Он рассказал всё в подробностях и больше не плакал, он был напряжен, ему казалось, что мать сейчас выкинет его за дверь из-за всего, что он сделал. Но она спросила:
– Ещё раз как зовут того бога?
– Тавэбэ.
Кенга откинулась на резную спинку стула и посмотрела на руки, на синие треугольники на них.
– Фло уже тысячу лет не приходила к последователям.
А ещё позже:
– Бедная девочка, храм Фло не выкупает рабов, верующих и без этого достаточно.
Она вздохнула и поднялась с мест.
– Капитан Сог… отец… – Пету поразило, что мать ничего про него не сказала, – да, мы обманули, мы много плохого сделали, но он погиб, защищая меня, твоего сына.
Кенга остановилась возле двери.
– Твой отец тоже был сыном работорговца и плавал за рабами, когда был ребёнком, – сказала она, – я боялась связывать с ним жизнь, говорила родителям, что Сог лишь притворяется добрым и порядочным, а душа его черна.

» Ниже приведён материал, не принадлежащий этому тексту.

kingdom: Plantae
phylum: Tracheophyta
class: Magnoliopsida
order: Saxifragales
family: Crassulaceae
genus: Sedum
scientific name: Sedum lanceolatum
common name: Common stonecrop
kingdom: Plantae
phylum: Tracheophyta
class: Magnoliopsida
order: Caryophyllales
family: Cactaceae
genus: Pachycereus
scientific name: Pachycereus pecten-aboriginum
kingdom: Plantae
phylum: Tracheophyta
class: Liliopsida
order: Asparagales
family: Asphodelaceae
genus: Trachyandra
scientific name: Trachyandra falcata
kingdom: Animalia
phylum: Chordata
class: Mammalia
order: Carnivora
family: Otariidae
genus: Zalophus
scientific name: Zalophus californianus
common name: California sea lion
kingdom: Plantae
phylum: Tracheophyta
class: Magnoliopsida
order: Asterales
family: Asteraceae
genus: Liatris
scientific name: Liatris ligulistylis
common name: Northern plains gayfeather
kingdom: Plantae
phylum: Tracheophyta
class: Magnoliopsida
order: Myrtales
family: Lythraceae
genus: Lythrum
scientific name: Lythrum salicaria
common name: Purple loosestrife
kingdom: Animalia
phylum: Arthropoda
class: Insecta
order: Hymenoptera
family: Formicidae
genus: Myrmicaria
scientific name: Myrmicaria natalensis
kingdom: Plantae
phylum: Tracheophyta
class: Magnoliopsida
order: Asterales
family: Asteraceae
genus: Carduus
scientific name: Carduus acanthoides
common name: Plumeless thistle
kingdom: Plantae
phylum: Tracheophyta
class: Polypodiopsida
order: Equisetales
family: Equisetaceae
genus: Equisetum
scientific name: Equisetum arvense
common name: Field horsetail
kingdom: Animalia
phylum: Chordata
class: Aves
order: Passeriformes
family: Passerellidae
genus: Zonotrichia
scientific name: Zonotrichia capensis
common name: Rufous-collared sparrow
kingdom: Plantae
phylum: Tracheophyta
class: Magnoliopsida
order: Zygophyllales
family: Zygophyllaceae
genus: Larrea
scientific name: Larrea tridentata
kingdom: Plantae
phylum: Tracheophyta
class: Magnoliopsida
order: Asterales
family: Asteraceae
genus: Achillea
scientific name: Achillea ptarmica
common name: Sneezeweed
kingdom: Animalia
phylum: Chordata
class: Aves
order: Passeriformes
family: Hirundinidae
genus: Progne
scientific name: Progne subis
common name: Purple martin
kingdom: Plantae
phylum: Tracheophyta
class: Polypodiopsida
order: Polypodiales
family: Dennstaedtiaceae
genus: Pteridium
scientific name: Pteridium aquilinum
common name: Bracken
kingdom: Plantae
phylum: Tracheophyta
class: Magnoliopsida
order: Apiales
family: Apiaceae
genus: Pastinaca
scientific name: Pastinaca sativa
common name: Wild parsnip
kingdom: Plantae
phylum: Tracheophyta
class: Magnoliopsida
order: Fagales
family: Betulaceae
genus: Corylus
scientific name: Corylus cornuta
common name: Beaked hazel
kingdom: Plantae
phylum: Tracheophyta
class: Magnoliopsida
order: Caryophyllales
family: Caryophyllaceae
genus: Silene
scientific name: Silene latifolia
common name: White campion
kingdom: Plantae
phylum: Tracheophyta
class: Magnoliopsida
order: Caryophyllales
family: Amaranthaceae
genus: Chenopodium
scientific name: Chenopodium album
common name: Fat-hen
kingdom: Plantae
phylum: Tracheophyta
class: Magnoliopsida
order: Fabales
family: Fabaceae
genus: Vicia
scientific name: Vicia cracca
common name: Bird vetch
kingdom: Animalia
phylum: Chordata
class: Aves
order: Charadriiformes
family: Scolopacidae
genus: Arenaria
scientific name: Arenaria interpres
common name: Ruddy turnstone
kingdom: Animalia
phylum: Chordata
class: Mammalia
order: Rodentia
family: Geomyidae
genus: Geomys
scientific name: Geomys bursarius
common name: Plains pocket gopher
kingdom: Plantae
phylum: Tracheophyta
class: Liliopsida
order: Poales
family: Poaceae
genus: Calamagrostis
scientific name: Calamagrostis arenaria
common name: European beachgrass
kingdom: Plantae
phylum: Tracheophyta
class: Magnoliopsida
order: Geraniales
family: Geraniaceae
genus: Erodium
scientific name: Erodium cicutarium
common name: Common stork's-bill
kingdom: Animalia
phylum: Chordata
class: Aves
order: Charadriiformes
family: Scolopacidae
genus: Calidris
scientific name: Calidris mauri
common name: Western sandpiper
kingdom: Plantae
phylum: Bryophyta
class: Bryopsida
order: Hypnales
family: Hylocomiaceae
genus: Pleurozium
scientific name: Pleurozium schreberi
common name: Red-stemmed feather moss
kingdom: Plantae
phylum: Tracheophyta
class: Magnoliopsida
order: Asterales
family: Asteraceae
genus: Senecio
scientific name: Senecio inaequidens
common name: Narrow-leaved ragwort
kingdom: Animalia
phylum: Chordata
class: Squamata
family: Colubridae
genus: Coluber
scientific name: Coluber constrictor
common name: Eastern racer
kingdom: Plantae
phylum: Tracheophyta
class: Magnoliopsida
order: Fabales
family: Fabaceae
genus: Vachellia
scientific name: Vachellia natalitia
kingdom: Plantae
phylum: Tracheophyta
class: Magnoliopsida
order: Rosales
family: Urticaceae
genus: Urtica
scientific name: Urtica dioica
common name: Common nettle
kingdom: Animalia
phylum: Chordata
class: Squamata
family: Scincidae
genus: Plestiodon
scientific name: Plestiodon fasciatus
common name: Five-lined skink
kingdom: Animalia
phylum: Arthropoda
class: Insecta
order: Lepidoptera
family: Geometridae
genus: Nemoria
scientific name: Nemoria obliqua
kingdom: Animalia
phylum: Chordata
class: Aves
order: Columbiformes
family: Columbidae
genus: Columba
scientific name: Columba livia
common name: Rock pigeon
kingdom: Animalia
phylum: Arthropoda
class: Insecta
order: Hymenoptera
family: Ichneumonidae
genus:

Такие люди не должны продолжать род. Выходит, не ошиблась.
Мать вышла. Через несколько минут посуда на кухне задрожала, звон нарастал. Что это? Пету открыл дверь в коридор, Кенга как всегда молилась у алтаря на коленях, только вот в серебряной чаше вместо воды – языки пламени. Он кинулся из дома, только в конце улицы обернулся от крика "Тавэбэ" и припустил ещё быстрее.
В порту он подошел к первому кораблю и спросил нужен ли юнга, только на пятом его подозвали. Темнокожий старпом смотрел на Пету по-доброму:
– Уже плавал?
– Да, и уже был юнгой на "Невес"… двухматчтовом, пару недель назад вернулся.
– Дай-ка свои ладони, – улыбаясь, попросил старпом, потом улыбка погасла, – ты мне врёшь, почему они мягкие как у младенца? Где мозоли?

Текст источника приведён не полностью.